# [TEXT SECTION]
______________________________
Can you make more than one 3x3 magic square adding only using the numbers 1-9?....
2006-11-22 05:32:46 · 2 answers · asked by henree_yee 2 in Science & Mathematics ➔ Mathematics
Discounting rotations and mirror images, there is only one way to make a magic square using the digits 1 through 9.
First, we can prove the 5 has to go in the middle:
Let the numbers in the top row from left to right be a, b, and c. Let the numbers in the middle row from left to right be d, e, and f. (Note e is the middle box.) Let the numbers in the bottom row from left to right be g, h, and i.
We know a + b + c = 15 and g + h + i = 15
We also know a + e + i = 15, b + e + h = 15, and c + e + g =15. Therefore, (a + e + i) + (b + e + h) + (c + e + g) = 15 * 3 = 45. We can rearrange this to (a + b + c) + (g + h + i) + 3e = 45. Since a + b + c = 15 and g + h + i = 15, that reduces to 15 + 15 + 3e = 45, or 3e = 15. Therefore e (the middle box) must equal 5.
______________________________
(Part of a data file)
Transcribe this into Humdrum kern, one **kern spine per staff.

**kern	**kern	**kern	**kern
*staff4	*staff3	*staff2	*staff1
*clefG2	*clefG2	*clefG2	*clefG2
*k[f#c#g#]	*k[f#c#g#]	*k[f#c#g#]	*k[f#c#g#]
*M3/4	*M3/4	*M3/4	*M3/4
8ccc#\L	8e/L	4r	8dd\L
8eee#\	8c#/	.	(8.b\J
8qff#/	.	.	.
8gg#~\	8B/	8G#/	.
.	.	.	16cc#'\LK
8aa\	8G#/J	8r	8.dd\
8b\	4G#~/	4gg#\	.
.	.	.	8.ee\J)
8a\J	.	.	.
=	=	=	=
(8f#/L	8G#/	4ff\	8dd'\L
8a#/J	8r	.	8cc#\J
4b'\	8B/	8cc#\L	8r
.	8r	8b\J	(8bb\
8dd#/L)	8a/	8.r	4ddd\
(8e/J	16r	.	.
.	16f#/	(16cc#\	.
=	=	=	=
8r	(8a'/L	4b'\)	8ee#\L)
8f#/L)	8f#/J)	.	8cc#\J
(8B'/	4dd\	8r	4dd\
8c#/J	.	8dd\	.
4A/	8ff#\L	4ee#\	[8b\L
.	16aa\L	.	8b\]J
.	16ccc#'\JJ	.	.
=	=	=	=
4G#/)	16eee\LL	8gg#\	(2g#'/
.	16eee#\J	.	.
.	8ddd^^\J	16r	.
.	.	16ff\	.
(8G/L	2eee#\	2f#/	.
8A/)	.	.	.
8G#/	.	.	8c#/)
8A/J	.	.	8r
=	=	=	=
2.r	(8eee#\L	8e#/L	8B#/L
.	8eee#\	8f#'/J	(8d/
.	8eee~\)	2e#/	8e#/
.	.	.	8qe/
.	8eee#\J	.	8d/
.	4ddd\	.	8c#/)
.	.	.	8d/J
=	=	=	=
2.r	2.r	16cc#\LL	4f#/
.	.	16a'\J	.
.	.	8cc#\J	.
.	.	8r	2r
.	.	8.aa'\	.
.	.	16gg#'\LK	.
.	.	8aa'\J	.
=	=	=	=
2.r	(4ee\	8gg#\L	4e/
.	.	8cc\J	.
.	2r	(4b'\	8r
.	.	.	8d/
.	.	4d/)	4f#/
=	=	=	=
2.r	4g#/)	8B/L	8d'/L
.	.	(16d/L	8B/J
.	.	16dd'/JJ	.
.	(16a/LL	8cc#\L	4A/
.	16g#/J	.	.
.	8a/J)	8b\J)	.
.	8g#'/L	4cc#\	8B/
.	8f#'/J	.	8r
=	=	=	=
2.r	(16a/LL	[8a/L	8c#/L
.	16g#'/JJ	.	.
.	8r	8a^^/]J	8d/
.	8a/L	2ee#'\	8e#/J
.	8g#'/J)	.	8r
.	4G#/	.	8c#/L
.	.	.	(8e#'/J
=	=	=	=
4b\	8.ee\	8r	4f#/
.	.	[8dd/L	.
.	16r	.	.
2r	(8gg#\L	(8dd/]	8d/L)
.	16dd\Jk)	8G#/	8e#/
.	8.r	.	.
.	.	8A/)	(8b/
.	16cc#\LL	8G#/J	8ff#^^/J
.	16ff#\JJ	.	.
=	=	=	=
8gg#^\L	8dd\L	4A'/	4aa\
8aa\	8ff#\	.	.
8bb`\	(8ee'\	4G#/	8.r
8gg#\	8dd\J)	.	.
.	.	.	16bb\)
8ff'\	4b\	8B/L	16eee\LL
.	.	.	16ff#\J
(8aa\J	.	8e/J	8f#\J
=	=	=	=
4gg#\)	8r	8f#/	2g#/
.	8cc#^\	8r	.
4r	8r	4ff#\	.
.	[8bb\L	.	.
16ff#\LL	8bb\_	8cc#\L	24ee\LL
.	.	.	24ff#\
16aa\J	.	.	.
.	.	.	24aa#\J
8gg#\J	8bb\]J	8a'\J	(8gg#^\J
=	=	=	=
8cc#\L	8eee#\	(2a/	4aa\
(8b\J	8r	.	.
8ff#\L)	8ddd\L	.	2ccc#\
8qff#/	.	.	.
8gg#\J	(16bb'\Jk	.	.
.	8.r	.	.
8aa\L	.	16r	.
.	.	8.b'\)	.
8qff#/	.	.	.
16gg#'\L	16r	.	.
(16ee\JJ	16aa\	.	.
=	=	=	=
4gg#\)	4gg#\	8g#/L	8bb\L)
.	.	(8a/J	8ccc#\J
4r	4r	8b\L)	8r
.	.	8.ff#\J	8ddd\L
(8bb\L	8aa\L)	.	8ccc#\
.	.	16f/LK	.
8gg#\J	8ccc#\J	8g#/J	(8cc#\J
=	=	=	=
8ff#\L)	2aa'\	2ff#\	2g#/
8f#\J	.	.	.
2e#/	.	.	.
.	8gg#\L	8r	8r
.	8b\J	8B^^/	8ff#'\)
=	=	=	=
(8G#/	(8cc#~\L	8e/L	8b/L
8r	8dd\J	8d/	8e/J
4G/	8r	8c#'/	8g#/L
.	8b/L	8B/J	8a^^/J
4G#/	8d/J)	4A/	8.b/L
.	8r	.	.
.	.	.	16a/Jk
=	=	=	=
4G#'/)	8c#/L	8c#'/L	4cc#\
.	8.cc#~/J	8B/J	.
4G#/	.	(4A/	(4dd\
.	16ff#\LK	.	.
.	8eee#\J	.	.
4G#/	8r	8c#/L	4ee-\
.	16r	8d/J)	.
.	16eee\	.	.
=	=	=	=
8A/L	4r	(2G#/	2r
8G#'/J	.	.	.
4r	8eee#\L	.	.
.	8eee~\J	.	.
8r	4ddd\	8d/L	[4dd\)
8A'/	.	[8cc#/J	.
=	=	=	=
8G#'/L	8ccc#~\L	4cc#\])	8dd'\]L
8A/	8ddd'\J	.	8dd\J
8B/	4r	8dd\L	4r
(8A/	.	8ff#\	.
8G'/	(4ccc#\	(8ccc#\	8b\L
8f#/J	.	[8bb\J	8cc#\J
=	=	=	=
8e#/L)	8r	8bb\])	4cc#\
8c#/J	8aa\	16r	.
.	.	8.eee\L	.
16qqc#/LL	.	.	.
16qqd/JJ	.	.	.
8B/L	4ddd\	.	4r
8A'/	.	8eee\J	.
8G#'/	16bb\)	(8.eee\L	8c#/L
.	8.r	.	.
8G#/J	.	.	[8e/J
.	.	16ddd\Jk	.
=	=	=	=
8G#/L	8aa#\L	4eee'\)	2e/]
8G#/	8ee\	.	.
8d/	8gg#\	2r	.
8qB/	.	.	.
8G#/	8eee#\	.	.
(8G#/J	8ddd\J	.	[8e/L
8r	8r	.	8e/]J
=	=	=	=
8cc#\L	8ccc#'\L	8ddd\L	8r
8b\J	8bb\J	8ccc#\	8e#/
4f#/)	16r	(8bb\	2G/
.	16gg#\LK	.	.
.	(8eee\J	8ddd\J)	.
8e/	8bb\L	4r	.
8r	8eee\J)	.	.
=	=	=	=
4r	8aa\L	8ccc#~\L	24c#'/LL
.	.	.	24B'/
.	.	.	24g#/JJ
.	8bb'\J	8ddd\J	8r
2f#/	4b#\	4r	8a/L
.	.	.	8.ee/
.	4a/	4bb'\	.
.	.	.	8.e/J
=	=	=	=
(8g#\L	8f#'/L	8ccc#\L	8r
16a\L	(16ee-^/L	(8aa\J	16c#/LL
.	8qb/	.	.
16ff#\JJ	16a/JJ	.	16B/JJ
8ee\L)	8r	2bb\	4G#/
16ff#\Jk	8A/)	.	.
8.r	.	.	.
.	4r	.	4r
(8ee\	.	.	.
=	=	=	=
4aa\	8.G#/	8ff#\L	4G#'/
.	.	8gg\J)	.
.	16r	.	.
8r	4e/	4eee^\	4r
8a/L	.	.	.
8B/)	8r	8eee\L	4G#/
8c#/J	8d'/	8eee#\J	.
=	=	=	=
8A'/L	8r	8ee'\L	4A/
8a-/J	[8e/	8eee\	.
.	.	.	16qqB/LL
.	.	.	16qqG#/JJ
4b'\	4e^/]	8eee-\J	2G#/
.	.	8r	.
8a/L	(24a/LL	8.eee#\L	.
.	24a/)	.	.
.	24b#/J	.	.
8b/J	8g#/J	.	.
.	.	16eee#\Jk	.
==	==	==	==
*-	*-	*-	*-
______________________________
# [ACTIONS TO TAKE]
1/ In the magic square post, what number must go in the middle box?
2/ Continue the magic square post from its last sentence.

# [TASK-BY-TASK RESULTS]
1/ 5

2/
Knowing the middle box is 5, try 9 in a corner and you'll notice a problem - the 6, 7 and 8 can't all be placed in the square without the row or column with the 9 exceeding 15. So, the 9 has to occupy a side box. Since we are discounting rotations and mirror images, we can arbitrarily select box b for the 9. This forces the placement of the 1 in box h.
With the 9 and 1 now placed, the 8 and 6 have to go in the row with the 1. So, we'll put the 8 in box g and the 6 in box i. (We still haven't done anything to create a second square if rotations and mirror images are discounted.) That forces the placement of the final four numbers.
2006-11-22 06:21:58 · answer #1 · answered by Anonymous · 1⤊ 0⤋
The Lo Shu magic square using only 1 through 9 for a 3 x 3 grid is unique.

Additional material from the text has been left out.